Sabina grew up in a Jewish family in Piotrkow Trybunalski, a small industrial city southeast of Warsaw. Her family lived in a non-Jewish neighborhood. Her father was a businessman and her mother was a teacher. Both Yiddish and Polish were spoken in their home. In 1929 Sabina began public school, and later went on to study at a Jewish secondary school.
1933-39: On September 1, 1939, Germany invaded Poland. Four days later, German troops streamed into our city. After one month of occupation, my father had to give up his business, I had to give up school, and our family of five was forced into a ghetto that had been set up by the Germans. We shared an apartment with another family. From blocks away we could hear the sounds of German patrols and heavy German boots on the cobblestones.
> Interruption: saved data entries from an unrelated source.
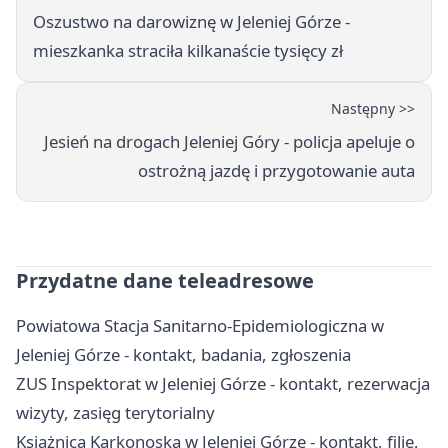
Oszustwo na darowiznę w Jeleniej Górze -
mieszkanka straciła kilkanaście tysięcy zł
Następny >>
Jesień na drogach Jeleniej Góry - policja apeluje o
ostrożną jazdę i przygotowanie auta
Przydatne dane teleadresowe
Powiatowa Stacja Sanitarno-Epidemiologiczna w
Jeleniej Górze - kontakt, badania, zgłoszenia
ZUS Inspektorat w Jeleniej Górze - kontakt, rezerwacja
wizyty, zasięg terytorialny
Książnica Karkonoska w Jeleniej Górze - kontakt, filie,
1940-44: In 1942, as the ghetto was being liquidated, my Polish girlfriends Danuta and Maria got my sister and me false Polish ID cards. On the eve of the final roundup, we escaped and hid in their home. Two weeks later my sister and I took labor assignments in Germany where nobody knew us. I was a maid in a hotel for German officers. One of them asked me whether there were Jews in my family. He said that he was an anthropologist and that my ears and profile seemed Jewish. I looked offended and continued to work.
Sabina was liberated in Regensburg, Germany, by American troops on April 27, 1945. She emigrated to the United States in 1950 and pursued a career as an ophthalmologist.